You need to support two operations:

1. initialize the data structure from the bounding box and the rectangle collection 2. answer findRectangleAt(x, y) by returning the topmost rectangle that contains the point, or null if none does

The tricky part is the scale. The input may contain many rectangles, and the bounding box may be extremely large.

Why the Obvious Solutions Fail

Two simple ideas are ruled out:

  • Storing the rectangles in a plain list makes each query too slow because you may need to scan every rectangle.
  • Mapping every point in the bounding box to a rectangle uses far too much memory when coordinates are large.

So the real task is to index rectangle boundaries in a way that narrows the candidate set quickly.

Core Idea

A point (x, y) lies inside a rectangle exactly when all four of these conditions hold:

  • left <= x
  • right >= x
  • top <= y
  • bottom >= y

That means we can index rectangle edges rather than every covered point.

One clean approach is to maintain four sorted collections:

  • rectangle left edges
  • rectangle right edges
  • rectangle top edges
  • rectangle bottom edges

Each entry stores both the edge value and the rectangle id.

Query Strategy

For a query point (x, y), compute four candidate sets:

  • rectangles whose left edge is at or before x
  • rectangles whose right edge is at or after x
  • rectangles whose top edge is at or above y
  • rectangles whose bottom edge is at or below y

Any rectangle containing (x, y) must appear in all four sets.

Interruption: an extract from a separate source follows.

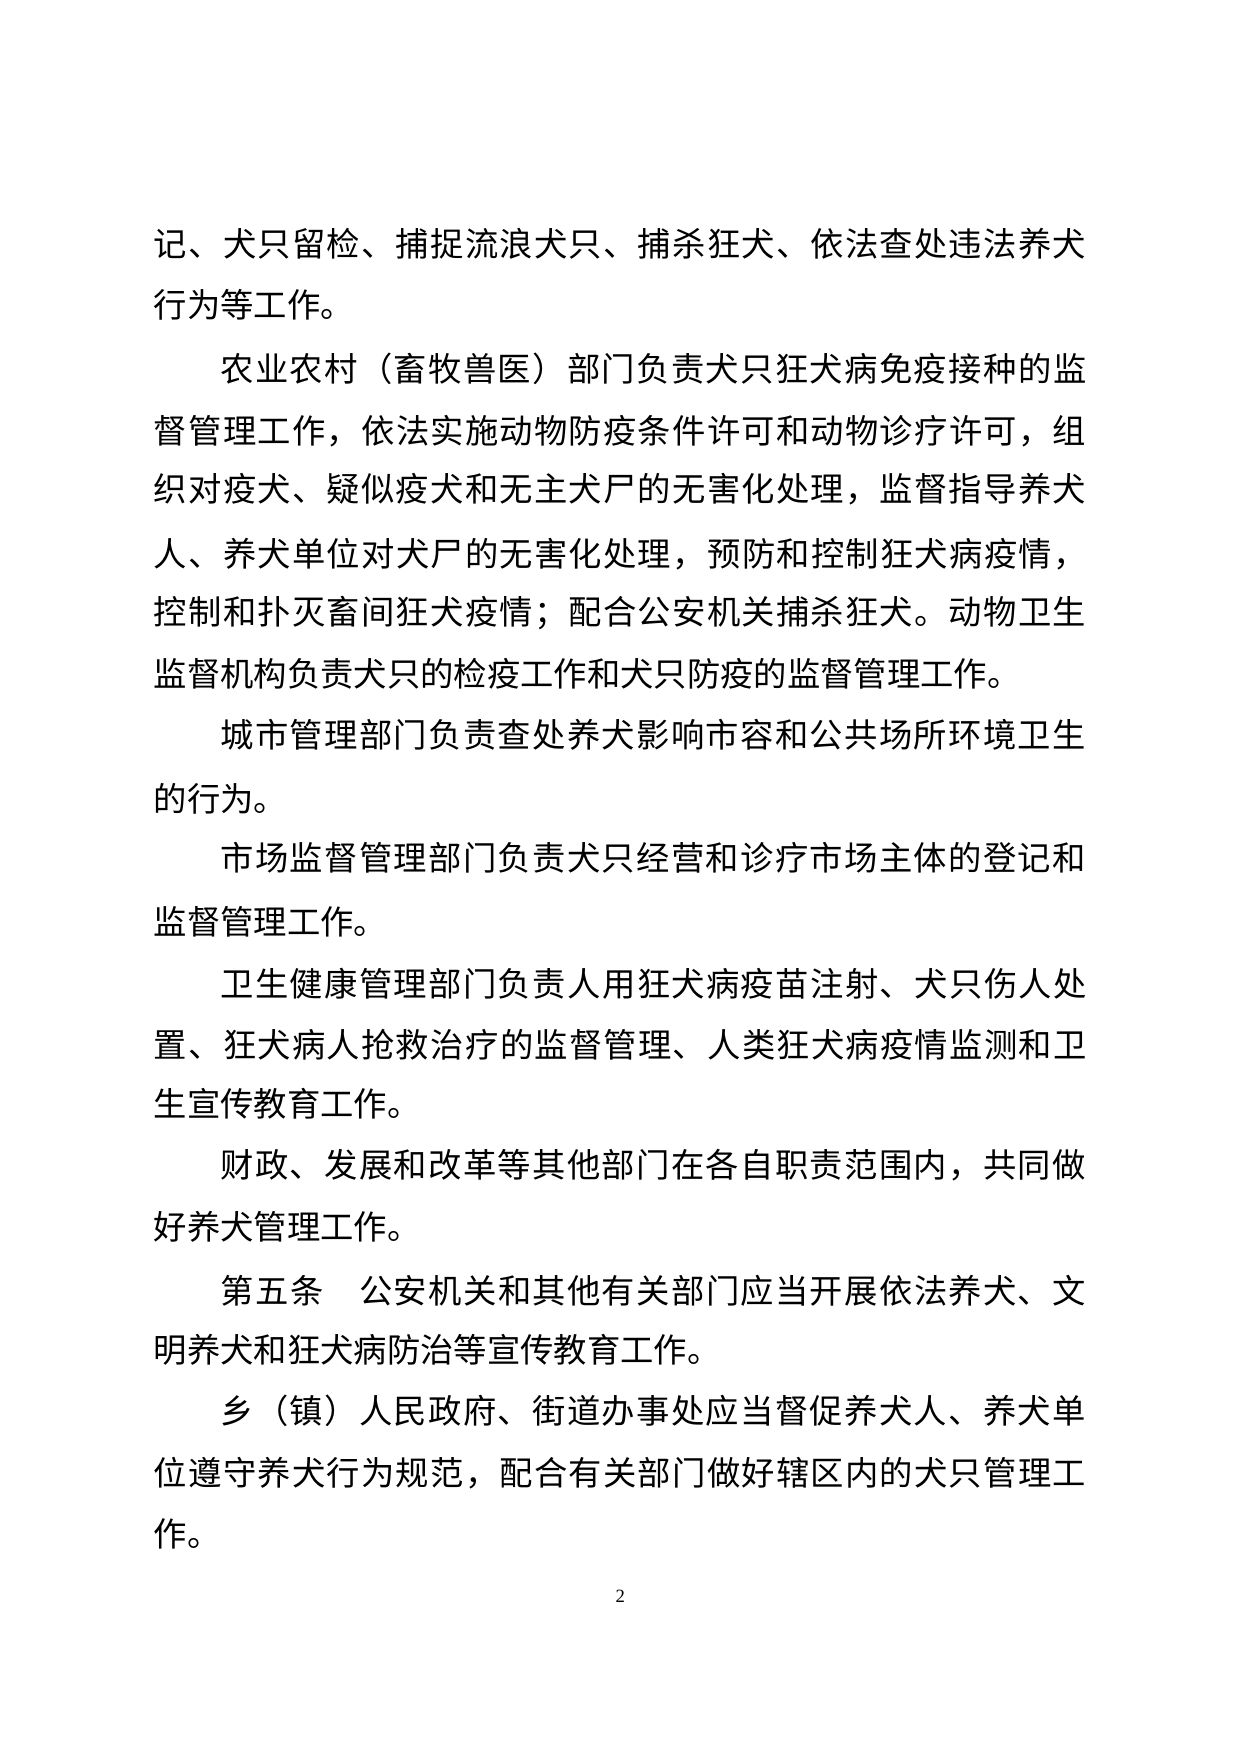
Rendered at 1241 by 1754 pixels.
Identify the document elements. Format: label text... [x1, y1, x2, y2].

So the answer is the first rectangle id that appears in every set, using the ordering rule that matches "topmost" in the problem definition.

Why This Works

Instead of asking every rectangle whether it contains the point, we first rule out most rectangles using sorted boundary indexes.

That gives us:

  • good memory behavior because we store only rectangle boundaries
  • faster point queries because each filter removes impossible candidates early

The exact implementation can use balanced trees, sorted arrays with binary search, or interval-oriented structures. What matters in an interview is the reduction from geometric containment to four one-dimensional filters.

Complexity Discussion

If there are N rectangles:

  • initialization is roughly O(N log N) if you insert all four edges into sorted structures
  • query time depends on how the candidate intersections are implemented

The archived solution uses sorted sets plus list intersection checks. That is conceptually sound, though there is still room to improve the query path with more specialized indexing if the interviewer wants stronger asymptotics.

Edge Cases

  • A query point may be outside the bounding box.
  • Multiple rectangles may overlap the same point.
  • Rectangles may share edges.
  • The topmost rectangle rule needs a deterministic interpretation.

Clarifying that last point is important. If "topmost" means smallest top coordinate, highest z-index, or most recently inserted rectangle, the data structure may need different tie-breaking.

Interview Follow-Up

Good follow-up questions include:

  • How many queries will we run after initialization?
  • Are rectangles static, or do insertions and deletions happen later?
  • What exactly defines the topmost rectangle?
  • Do we need worst-case guarantees or just practical speed?

The strongest answer is not just "use a TreeSet." It is showing that point containment can be decomposed into four ordered constraints and that a sparse index is better than a dense grid for large coordinate spaces.